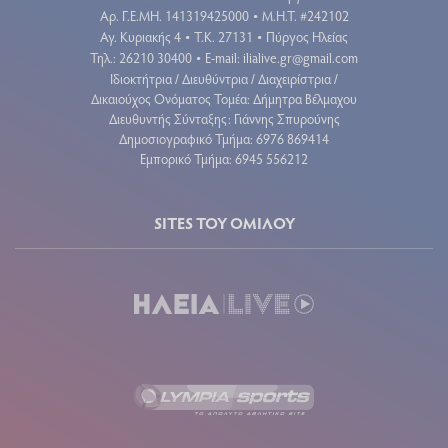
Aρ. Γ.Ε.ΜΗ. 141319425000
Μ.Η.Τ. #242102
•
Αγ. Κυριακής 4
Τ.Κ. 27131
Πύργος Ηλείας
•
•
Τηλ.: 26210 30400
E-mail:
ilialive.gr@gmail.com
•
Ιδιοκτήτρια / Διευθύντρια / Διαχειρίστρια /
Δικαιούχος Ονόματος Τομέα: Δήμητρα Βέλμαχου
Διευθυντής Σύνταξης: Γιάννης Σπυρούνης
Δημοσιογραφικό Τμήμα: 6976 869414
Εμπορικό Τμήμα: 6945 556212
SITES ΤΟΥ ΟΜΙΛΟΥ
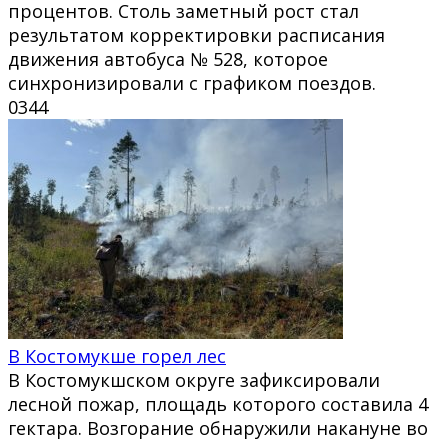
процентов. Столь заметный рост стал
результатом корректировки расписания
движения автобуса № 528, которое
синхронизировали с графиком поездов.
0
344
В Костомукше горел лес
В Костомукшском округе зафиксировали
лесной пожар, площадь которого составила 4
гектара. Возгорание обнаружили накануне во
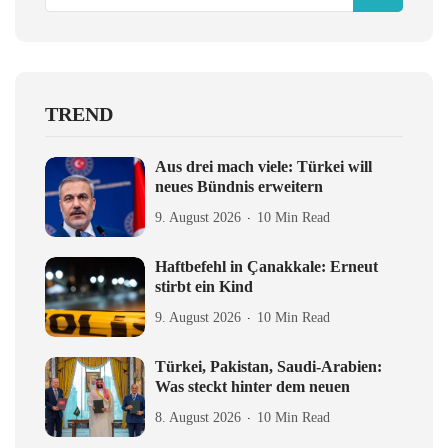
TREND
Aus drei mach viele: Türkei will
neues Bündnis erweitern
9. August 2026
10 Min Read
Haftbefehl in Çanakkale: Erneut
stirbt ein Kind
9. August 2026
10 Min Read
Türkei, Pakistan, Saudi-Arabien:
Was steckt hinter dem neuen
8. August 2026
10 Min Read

[Task objective]: With pictures omitted, restate exactly every line from the one containing "Ιδιοκτήτρια / Διευθύντρια / Διαχειρίστρια /" through the last line of the material, inclusive.

[Reply to the exercise]:
Ιδιοκτήτρια / Διευθύντρια / Διαχειρίστρια /
Δικαιούχος Ονόματος Τομέα: Δήμητρα Βέλμαχου
Διευθυντής Σύνταξης: Γιάννης Σπυρούνης
Δημοσιογραφικό Τμήμα: 6976 869414
Εμπορικό Τμήμα: 6945 556212
SITES ΤΟΥ ΟΜΙΛΟΥ
процентов. Столь заметный рост стал
результатом корректировки расписания
движения автобуса № 528, которое
синхронизировали с графиком поездов.
0
344
В Костомукше горел лес
В Костомукшском округе зафиксировали
лесной пожар, площадь которого составила 4
гектара. Возгорание обнаружили накануне во
TREND
Aus drei mach viele: Türkei will
neues Bündnis erweitern
9. August 2026
10 Min Read
Haftbefehl in Çanakkale: Erneut
stirbt ein Kind
9. August 2026
10 Min Read
Türkei, Pakistan, Saudi-Arabien:
Was steckt hinter dem neuen
8. August 2026
10 Min Read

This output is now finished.